“What a great [restorative] class that was on Saturday! My body, especially my left hip thanks you. After class, I was talking to [another student] about it. She told me that some people do not like restorative classes– not as rigorous, vigorous, or whatever. I was really surprised because I had the opposite reaction. I thought it worked for me because it put my body in such different positions. It helped me to isolate this place on my left hip, buttock, joint, or whatever structure that is causing me so much trouble.”
This was great feedback for a yoga instructor to receive from a student; indeed feedback is what it is all about in a restorative practice:
The resistance to slowing down, listening quietly to the body is an endemic tendency with many go-go-go people. Some yoga practitioners have a rather narrow understanding of what they wish to achieve in a yoga practice: if it is not a sweaty “workout” it can’t be a worthwhile practice. Of course sweaty, invigorating practice has its place! Very much so! A fiery, rajasic practice has many benefits, strengthening our bodies and our wills in many ways.
By contrast, a restorative practice balances us out with a more sattvic, contemplative yoga practice, experiencing the body/mind complex in a radically different way. This can balance out our rajasic nature, which tends to be highly charged and zealous in its efforts, by bringing a cooling, calming, quieting influence by soothing the sympathetic and parasympathetic nervous systems in the body, and through cultivating the equanimity and dispassionate awareness of our higher witnessing self. Then your whole being begins to radiate with a more coherent and conscious light!
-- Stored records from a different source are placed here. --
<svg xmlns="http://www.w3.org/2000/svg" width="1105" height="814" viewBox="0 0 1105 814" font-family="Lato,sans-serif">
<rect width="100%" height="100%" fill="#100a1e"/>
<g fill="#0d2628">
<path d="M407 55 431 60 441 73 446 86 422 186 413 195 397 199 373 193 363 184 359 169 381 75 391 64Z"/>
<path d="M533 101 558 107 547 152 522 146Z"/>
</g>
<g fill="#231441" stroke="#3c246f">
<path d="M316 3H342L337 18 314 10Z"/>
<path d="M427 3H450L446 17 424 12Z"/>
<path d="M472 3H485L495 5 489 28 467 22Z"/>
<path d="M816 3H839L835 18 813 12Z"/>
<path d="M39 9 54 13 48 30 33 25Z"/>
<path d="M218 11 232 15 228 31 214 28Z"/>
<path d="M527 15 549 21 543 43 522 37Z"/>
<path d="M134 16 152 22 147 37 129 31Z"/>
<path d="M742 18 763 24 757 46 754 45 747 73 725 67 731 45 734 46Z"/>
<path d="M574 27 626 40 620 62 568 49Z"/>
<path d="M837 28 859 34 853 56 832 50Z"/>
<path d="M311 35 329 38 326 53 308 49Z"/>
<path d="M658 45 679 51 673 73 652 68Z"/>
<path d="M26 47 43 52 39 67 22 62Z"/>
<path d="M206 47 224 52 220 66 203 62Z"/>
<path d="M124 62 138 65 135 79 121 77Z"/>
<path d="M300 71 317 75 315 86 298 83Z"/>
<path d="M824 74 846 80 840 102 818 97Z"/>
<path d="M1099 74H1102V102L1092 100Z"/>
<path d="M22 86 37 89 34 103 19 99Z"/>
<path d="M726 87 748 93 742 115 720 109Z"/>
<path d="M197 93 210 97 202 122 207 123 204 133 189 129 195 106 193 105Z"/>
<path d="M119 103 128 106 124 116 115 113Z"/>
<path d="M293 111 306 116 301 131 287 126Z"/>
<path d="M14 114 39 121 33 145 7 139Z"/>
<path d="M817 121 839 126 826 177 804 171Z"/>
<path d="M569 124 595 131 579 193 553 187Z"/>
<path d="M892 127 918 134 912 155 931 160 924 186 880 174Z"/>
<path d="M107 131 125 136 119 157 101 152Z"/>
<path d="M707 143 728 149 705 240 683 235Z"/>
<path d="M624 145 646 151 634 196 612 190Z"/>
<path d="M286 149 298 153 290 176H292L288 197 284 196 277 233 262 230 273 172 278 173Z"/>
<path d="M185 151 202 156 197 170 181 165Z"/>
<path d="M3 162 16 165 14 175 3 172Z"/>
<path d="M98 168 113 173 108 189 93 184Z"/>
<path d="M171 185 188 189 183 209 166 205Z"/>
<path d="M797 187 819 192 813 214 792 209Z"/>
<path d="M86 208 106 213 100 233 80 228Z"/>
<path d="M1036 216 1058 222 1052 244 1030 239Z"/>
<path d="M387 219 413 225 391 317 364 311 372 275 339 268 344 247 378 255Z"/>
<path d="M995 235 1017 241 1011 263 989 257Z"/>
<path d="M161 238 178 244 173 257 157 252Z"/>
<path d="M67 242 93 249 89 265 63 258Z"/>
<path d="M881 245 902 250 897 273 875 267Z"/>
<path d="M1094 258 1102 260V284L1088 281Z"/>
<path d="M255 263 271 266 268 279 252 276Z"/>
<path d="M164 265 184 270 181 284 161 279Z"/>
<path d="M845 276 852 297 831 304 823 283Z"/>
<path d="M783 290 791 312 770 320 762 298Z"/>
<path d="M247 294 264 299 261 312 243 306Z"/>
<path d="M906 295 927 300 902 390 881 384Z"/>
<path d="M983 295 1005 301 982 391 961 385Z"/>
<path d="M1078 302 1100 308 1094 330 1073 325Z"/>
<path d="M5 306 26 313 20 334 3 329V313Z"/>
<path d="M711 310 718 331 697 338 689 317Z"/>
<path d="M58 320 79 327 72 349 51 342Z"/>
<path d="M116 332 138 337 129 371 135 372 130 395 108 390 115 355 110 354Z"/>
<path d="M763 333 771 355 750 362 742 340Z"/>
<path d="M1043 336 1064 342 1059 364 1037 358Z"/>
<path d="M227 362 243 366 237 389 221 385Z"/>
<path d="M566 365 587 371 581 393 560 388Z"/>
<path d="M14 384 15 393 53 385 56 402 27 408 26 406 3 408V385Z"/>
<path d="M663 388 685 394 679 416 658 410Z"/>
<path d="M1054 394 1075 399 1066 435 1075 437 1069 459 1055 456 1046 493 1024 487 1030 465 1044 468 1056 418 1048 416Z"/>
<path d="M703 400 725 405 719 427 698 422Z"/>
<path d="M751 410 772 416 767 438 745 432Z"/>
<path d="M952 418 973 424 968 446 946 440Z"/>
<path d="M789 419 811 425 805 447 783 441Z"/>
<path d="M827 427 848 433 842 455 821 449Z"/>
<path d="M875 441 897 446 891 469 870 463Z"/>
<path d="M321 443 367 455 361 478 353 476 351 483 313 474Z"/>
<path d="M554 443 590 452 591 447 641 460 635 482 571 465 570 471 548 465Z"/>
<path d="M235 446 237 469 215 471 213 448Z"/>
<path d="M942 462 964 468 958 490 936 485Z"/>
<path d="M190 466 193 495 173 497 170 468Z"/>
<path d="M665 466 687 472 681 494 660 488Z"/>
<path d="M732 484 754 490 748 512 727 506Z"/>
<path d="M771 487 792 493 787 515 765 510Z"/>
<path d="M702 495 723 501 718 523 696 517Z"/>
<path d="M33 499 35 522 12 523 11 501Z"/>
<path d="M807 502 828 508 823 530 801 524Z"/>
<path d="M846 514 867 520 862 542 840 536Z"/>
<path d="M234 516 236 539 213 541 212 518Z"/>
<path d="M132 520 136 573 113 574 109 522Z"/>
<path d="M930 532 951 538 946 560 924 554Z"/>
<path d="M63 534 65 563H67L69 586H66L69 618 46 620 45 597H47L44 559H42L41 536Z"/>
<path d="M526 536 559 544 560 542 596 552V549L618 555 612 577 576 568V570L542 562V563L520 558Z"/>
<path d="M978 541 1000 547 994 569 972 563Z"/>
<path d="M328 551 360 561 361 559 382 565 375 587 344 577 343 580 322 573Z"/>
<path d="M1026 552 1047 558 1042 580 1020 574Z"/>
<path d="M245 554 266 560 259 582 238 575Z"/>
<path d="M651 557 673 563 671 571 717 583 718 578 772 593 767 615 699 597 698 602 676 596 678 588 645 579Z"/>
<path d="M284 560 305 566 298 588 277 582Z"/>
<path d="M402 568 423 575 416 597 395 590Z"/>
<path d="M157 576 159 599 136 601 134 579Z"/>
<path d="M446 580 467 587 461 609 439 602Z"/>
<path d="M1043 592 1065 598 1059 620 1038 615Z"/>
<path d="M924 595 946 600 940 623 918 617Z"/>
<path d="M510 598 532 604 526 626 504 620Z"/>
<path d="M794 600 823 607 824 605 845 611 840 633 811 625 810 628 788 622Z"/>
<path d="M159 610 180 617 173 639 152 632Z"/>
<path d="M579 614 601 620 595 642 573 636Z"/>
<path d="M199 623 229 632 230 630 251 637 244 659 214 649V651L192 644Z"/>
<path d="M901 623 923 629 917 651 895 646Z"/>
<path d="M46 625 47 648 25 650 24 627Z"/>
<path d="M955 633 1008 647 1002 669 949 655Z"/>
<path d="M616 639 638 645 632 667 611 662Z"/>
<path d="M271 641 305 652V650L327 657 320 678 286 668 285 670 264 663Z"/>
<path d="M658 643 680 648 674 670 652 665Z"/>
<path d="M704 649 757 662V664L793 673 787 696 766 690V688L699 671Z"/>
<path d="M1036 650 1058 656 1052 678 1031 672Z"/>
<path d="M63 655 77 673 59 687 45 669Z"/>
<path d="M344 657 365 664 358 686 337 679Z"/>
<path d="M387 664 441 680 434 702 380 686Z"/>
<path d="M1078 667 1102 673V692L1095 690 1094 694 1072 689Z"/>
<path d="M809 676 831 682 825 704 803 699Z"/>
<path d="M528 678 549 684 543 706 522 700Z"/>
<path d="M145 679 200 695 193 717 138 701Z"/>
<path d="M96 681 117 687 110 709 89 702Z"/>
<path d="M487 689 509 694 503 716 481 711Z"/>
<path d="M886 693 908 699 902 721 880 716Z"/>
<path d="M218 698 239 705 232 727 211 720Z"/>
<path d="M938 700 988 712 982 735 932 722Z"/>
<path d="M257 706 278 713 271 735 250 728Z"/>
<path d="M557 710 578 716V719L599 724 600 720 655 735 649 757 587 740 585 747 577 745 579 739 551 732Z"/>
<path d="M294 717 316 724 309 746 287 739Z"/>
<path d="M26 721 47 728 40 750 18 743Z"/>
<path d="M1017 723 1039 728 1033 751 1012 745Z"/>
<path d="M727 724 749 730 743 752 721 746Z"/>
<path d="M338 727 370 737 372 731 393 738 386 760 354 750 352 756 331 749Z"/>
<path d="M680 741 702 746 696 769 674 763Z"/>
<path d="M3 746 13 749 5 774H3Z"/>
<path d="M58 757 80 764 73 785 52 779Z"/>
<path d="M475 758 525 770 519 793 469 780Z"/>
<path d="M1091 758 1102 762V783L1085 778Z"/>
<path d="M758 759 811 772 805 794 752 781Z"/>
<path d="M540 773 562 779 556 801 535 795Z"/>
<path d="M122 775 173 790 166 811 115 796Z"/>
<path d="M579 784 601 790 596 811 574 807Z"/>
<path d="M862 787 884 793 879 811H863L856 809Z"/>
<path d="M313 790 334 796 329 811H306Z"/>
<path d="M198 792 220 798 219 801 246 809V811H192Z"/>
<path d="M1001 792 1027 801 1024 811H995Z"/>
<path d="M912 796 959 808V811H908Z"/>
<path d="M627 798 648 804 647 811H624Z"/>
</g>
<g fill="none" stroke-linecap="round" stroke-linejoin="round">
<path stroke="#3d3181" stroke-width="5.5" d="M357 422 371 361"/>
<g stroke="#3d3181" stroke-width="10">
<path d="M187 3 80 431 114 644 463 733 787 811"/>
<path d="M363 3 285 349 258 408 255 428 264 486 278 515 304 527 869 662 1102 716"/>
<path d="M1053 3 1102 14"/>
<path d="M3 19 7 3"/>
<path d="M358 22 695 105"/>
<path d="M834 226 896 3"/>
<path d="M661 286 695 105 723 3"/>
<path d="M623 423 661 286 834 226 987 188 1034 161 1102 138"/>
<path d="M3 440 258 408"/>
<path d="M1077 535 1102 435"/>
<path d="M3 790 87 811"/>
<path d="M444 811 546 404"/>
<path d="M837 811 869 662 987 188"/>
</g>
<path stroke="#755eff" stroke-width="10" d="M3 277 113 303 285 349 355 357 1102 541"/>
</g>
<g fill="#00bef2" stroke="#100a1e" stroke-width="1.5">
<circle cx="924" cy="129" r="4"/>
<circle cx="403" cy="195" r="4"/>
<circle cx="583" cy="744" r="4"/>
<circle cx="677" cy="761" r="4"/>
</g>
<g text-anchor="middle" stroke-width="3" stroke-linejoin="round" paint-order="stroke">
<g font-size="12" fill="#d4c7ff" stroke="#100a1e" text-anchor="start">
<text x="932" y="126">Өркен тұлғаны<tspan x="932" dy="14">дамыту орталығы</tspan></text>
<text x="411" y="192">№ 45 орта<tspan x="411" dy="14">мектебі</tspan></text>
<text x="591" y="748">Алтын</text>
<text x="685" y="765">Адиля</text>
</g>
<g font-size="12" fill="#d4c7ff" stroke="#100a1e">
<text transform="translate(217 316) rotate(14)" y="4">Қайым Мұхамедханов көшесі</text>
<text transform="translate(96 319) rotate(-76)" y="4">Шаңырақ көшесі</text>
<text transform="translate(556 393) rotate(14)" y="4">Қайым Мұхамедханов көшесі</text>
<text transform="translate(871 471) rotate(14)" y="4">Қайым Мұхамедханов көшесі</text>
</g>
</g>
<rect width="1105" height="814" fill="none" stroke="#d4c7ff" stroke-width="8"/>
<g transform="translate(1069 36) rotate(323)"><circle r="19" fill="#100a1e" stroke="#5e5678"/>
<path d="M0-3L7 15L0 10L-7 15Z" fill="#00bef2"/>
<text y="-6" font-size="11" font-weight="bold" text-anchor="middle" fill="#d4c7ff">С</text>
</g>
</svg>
What this student is discovering is wonderful: yoga is indeed a practice of mind and body union, so that you become more able to isolate, (i.e. bring healing focus and awareness) to specific areas of the body which are calling for you to bring them back into wholeness–in fact, back into holiness.
The first step for some yogis is allowing this subtle process to unfold, and it is not easy for many who are focused on “doing” a practice rather than simply “being” during a practice. But most practitioners come around to experiencing the benefits of a restorative practice if they can just make that effort of allowing the space and time to hold their bodies in gentle awareness in the postures, sometimes called “effortless effort”. This is all part of the process of evolving into our wiser selves!
Even those yoga students who are resistant to a restorative practice– some consciously and some unconsciously–usually reap some profound benefits from a restorative asana class, sometimes to their own surprise!